Least Squares Regression Calculator
Paste equal-length lists of x and y values, separated by commas or spaces, to fit the least-squares line and get its slope, intercept, the equation, the correlation r, and r squared.
Example: with x values (comma or space separated) 1, 2, 3, 4, 5 · y values (same order) 2, 4, 5, 4, 6 → Best-fit line: ŷ = 0.8x + 1.8.
- Slope (b)0.8
- Intercept (a)1.8
- Correlation r0.853
Computed by the calculator below using its default values. Change any input to see your own numbers.
Least squares picks the line with the smallest total squared vertical distance to your points.
The line that minimizes squared error
Ordinary least squares finds the straight line that comes closest to your points, where closeness means the sum of the squared vertical distances from each point to the line is as small as possible. Squaring the gaps punishes big misses and keeps positive and negative errors from cancelling. The slope b and intercept a that achieve this have a clean closed form built from the sums of x, y, xy, and x squared.
How well the line fits
The correlation r runs from -1 to 1 and measures the strength and direction of the linear relationship. Its square, r squared, is the fraction of the variation in y that the line explains, from 0 to 1. The slope tells you the trend; r and r squared tell you whether to trust it. A high r squared with a sensible slope is a fit worth using; a near-zero r means the line is barely better than the plain average.
How it’s calculated
Slope b = (nΣxy - ΣxΣy) / (nΣx² - (Σx)²); intercept a = ȳ - b·x̄. Correlation r = (nΣxy - ΣxΣy) / √[(nΣx² - (Σx)²)(nΣy² - (Σy)²)], and r squared is its square. The fitted line is ŷ = a + bx.
Ordinary least squares assumes a linear relationship and treats x as known without error; it is sensitive to outliers, which can pull the line noticeably.
Reading the correlation r
| |r| | Strength of linear fit |
|---|---|
| 0.00 - 0.20 | Very weak or none |
| 0.20 - 0.40 | Weak |
| 0.40 - 0.60 | Moderate |
| 0.60 - 0.80 | Strong |
| 0.80 - 1.00 | Very strong |
Rough guide; r near 0 can still hide a strong nonlinear pattern. r squared is the share of variance the line explains.
Common mistakes
- Swapping x and y. The least-squares line of y on x is not the same as x on y; put the predictor in x.

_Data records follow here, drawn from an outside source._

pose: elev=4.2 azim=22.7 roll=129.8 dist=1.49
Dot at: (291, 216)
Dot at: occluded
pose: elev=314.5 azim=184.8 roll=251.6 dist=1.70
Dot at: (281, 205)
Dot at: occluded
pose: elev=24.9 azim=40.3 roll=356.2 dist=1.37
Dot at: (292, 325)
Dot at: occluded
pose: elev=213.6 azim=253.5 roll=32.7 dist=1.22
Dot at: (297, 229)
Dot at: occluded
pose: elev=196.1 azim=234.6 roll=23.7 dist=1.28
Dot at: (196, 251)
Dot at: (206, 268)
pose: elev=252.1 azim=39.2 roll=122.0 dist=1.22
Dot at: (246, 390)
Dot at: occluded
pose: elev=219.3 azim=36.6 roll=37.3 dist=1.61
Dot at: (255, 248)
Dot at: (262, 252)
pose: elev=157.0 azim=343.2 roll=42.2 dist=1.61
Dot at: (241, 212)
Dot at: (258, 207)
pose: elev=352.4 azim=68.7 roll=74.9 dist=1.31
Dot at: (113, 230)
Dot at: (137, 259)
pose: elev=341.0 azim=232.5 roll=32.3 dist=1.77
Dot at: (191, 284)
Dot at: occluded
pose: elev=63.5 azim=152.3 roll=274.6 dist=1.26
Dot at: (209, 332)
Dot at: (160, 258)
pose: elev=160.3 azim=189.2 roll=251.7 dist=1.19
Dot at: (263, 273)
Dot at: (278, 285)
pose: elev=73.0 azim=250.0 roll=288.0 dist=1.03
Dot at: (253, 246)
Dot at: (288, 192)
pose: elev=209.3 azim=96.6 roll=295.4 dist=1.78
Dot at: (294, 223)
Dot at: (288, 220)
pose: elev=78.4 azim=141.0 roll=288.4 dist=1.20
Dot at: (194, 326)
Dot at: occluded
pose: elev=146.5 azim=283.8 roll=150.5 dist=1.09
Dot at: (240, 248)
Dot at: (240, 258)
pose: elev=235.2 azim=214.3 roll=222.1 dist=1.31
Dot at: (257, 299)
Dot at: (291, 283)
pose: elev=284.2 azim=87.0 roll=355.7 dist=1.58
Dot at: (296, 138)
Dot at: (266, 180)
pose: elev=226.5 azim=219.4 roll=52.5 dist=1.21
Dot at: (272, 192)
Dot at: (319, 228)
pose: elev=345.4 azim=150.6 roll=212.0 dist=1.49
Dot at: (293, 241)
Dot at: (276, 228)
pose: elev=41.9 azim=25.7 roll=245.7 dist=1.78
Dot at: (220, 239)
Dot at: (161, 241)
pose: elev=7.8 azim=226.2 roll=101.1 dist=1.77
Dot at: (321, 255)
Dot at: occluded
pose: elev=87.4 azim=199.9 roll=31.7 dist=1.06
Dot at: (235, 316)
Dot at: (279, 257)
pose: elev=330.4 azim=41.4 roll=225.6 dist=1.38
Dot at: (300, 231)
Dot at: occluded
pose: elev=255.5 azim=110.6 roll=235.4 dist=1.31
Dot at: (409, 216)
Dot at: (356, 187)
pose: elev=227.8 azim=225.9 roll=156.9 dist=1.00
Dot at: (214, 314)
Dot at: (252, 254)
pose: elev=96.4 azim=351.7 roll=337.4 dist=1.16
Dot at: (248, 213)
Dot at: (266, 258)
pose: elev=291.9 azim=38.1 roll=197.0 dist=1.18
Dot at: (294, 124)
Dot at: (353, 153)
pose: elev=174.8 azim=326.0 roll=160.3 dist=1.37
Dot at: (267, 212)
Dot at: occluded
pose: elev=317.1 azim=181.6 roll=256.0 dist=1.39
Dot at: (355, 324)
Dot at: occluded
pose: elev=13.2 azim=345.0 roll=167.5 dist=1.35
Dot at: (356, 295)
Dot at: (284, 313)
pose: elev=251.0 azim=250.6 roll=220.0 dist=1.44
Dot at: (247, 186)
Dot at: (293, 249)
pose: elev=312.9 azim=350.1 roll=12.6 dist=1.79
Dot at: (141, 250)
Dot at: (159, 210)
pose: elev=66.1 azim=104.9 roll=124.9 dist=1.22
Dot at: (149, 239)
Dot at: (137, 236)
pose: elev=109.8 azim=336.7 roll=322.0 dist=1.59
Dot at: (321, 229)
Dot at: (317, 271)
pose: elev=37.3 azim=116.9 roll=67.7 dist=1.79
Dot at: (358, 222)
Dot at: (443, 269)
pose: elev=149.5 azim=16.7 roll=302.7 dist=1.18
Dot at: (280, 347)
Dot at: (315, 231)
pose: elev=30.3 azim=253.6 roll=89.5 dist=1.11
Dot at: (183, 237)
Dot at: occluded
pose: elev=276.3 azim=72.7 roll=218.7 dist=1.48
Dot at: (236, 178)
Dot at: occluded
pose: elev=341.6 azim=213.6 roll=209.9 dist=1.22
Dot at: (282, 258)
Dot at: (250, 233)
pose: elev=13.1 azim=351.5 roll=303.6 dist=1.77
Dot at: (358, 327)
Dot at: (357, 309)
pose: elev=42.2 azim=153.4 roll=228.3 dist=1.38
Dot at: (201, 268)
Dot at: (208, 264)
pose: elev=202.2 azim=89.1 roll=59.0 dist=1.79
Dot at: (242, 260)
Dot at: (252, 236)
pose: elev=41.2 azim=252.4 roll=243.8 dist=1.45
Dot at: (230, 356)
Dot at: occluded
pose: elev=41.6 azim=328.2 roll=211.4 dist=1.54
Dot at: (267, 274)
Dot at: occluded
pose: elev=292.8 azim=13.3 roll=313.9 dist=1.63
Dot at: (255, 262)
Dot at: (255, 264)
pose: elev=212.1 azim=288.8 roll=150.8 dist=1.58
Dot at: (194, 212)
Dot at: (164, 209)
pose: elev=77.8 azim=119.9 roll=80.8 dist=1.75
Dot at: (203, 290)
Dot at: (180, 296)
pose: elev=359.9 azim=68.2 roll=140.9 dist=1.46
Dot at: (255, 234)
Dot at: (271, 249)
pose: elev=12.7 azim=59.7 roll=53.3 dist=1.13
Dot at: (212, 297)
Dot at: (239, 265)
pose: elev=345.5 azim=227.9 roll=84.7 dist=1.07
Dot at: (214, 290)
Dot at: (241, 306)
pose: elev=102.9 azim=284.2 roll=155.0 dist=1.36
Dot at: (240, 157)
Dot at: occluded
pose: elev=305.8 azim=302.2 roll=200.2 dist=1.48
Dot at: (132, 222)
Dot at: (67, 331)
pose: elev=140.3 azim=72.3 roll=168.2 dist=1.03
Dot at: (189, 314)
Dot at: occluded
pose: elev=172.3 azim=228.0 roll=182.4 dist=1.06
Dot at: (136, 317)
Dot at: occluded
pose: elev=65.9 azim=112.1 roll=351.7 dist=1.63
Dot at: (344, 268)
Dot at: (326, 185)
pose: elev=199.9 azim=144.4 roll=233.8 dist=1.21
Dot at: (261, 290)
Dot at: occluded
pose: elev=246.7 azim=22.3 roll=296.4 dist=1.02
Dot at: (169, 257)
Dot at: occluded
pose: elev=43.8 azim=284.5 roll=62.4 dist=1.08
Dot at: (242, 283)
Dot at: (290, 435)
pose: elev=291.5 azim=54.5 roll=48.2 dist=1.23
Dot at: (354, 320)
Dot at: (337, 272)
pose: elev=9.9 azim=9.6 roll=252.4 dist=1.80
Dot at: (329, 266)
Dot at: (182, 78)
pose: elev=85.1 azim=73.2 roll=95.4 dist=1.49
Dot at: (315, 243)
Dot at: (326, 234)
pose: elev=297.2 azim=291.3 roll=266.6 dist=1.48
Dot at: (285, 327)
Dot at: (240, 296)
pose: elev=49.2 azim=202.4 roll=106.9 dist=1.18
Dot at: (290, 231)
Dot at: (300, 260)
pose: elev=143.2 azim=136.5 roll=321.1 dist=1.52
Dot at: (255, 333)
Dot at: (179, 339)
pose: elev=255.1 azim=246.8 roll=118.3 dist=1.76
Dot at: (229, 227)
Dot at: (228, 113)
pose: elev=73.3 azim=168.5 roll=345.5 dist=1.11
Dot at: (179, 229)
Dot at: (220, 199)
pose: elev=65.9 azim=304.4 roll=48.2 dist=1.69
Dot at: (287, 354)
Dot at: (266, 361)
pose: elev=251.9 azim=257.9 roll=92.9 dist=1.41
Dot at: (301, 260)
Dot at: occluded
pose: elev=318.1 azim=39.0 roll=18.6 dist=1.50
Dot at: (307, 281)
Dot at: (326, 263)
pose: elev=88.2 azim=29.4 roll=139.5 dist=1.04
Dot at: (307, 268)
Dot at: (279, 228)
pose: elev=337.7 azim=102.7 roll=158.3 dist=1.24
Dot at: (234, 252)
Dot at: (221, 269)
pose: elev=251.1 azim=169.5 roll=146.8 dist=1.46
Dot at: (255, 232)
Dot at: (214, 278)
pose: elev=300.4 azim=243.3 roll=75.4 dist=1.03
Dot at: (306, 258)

- Trusting the slope while ignoring r squared. A line always exists, but a low r squared means it explains little.
- Extrapolating beyond the data range, where a fitted line has no evidence to stand on.
Frequently asked questions
What does the least squares regression calculator find?
It fits the line ŷ = a + bx that minimizes the sum of squared vertical distances to your points, and reports the slope, intercept, correlation r, and r squared. Paste equal-length lists of x and y values.
What is the formula for the slope?
b = (nΣxy - ΣxΣy) / (nΣx² - (Σx)²), and the intercept is a = ȳ - b·x̄. These come from setting the derivatives of the squared-error sum to zero.
What is the difference between r and r squared?
r is the correlation, from -1 to 1, showing strength and direction. r squared, its square, is the proportion of the variation in y explained by the line, from 0 to 1.
How many points do I need?
At least two to define a line, but two points fit perfectly and tell you nothing about scatter. Several points give a meaningful slope and a trustworthy r squared.
Does a good fit mean x causes y?
No. Correlation and a strong linear fit do not prove causation; a lurking third variable or coincidence can produce a high r squared without any causal link.